Рудольф Шмундт связался со ставкой Гитлера в "Вольфшанце", но фюрер отказался слушать об отходе вермахта, вместо него со Шмундтом переговорил Франц Гальдер.
- Что он сказал вам? - спросил фон Клюге.
- Гальдер сказал, что завтра фюрером будет принято самостоятельное решение. Как в ОКБ, так и в ОКХ ваше положение в России генеральштеблеры не считают таким катастрофическим, как утверждаете вы, сидящие передо мною. Гальдер сообщил мне слова самого фюрера: "Я не могу пустить все на ветер только потому, что в группе "Центр" фронт по вине генералов оказался в дырках... Дырки можно еще заштопать".
Рудольф Шмундт, щадя самолюбие фронтовых генералов, умолчал о том, что мнение Гитлера о них было выражено более резко: "Их военный и политический кругозор никак не шире стандартного отверстия в унитазе..."
* * *
Ставка Верховного Главнокомандования (ВГК) правильно рассчитала выносливость своих войск и сроки прибытия подкреплений из Сибири, может быть, учла и свои возможности. Московская битва в ее наступательном периоде завершилась лишь в апреле 1942 года.
Красная Армия постепенно сбавляла темпы, словно локомотив, в котлах которого падало давление... Это и понятно - мы еще не были так сильны, чтобы сохранять постоянное напряжение фронтов.
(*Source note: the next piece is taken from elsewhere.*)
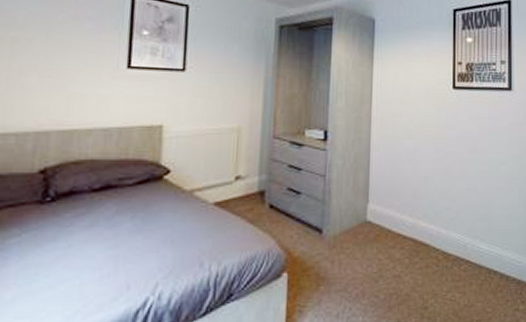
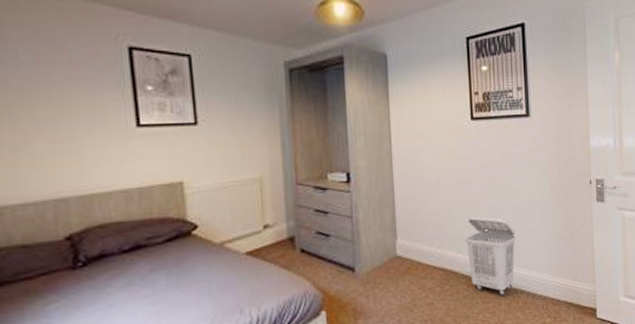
laundry basket: none [439,186,492,274] -> present [466,216,516,295]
Сводки Совинформбюро, конечно, были преисполнены торжества; столица, отогнавшая врага, оживилась: снова открылись кинотеатры; женщины стали подкрашивать губы.
В конце декабря 1941 года молодой генерал Павел Иванович Батов был вызван в Генштаб, где царило приподнятое настроение, иногда даже схожее с ликованием. Все это было непривычно для Батова, только что вырвавшегося из-под Керчи, где успехами наше оружие не блистало.
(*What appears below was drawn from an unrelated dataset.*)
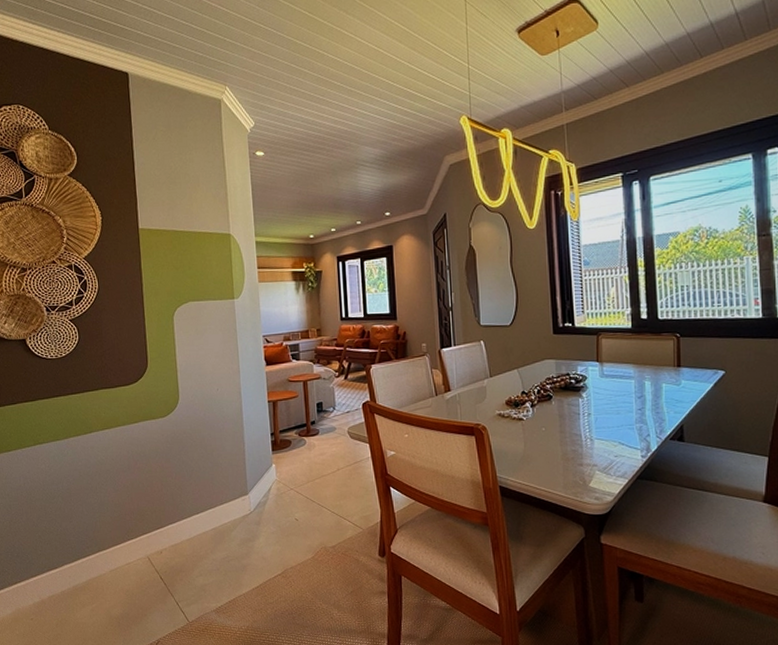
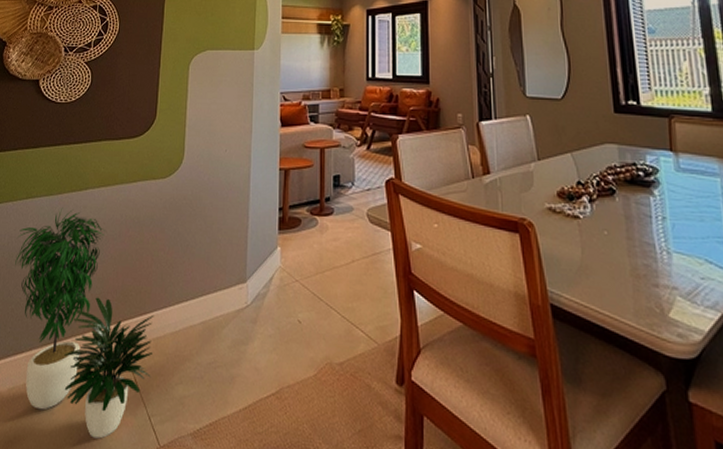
potted plant: none [32,450,175,623] -> present [15,207,154,439]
Представ перед маршалом Шапошниковым, Батов тоже не скрыл своего восторга:
- В победе под Москвой вижу большую заслугу Генштаба!
- Какая там заслуга, голубчик, - со вздохом отвечал Борис Михайлович Шапошников и вдруг заговорил о том, чего никак не ожидал Батов. - Наш народ слишком жаждал победы, и потому успех под Москвой мы преподнесли с излишним пафосом - как решительный поворот в войне. Однако, - продолжал начальник Генштаба, - до истинного поворота нам еще далеко. Сейчас мы только отбросили противника от столицы! Вермахт уже оправился от кризиса, а нам еще предстоит осваивать опыт ведения современной войны... Я недоволен, сердито сказал Шапошников. - Темпы наступления были низкими. Командиры действовали вяло и нерешительно. Генералы допускали ошибки. Если бы не категорический приказ товарища Жукова, запрещавший фронтальные удары в лоб, мы бы просто захлебнулись в крови. И не здесь, не под Москвой, будет решаться исход войны...
(К этому мнению Шапошникова, пожалуй, примкнул бы и генерал Рокоссовский, который о битве под Москвой говорил в иных словах, никак не совпадавших с мнением официальной пропаганды: Константин Константинович не считал Московскую битву примером военного искусства; он говорил, что изматывание отступающего противника достигалось путем непосильного изматывания своих же войск, к дальнейшему наступлению уже не пригодных.)
Но после впечатляющих сводок по радио, после восторженных статей в газетах речь Шапошникова подействовала на Батова, как ушат ледяной воды. Павел Иванович стал рассуждать о делах в Крыму, где продолжал битву героический Севастополь, но Шапошников торопливо прервал его:
- Не надо, голубчик. Тамошняя обстановка мне известна. Но сейчас работу Генштаба более тревожит ситуация, которая может сложиться к лету сорок второго.
Об этом же думал тогда и Рокоссовский:
- Как можно забывать, что вермахт к лету оправится от московского потрясения и снова устремится вперед, чтобы выйти на запланированную ими и роковую для нас линию Архангельск - Астрахань... Вот здесь!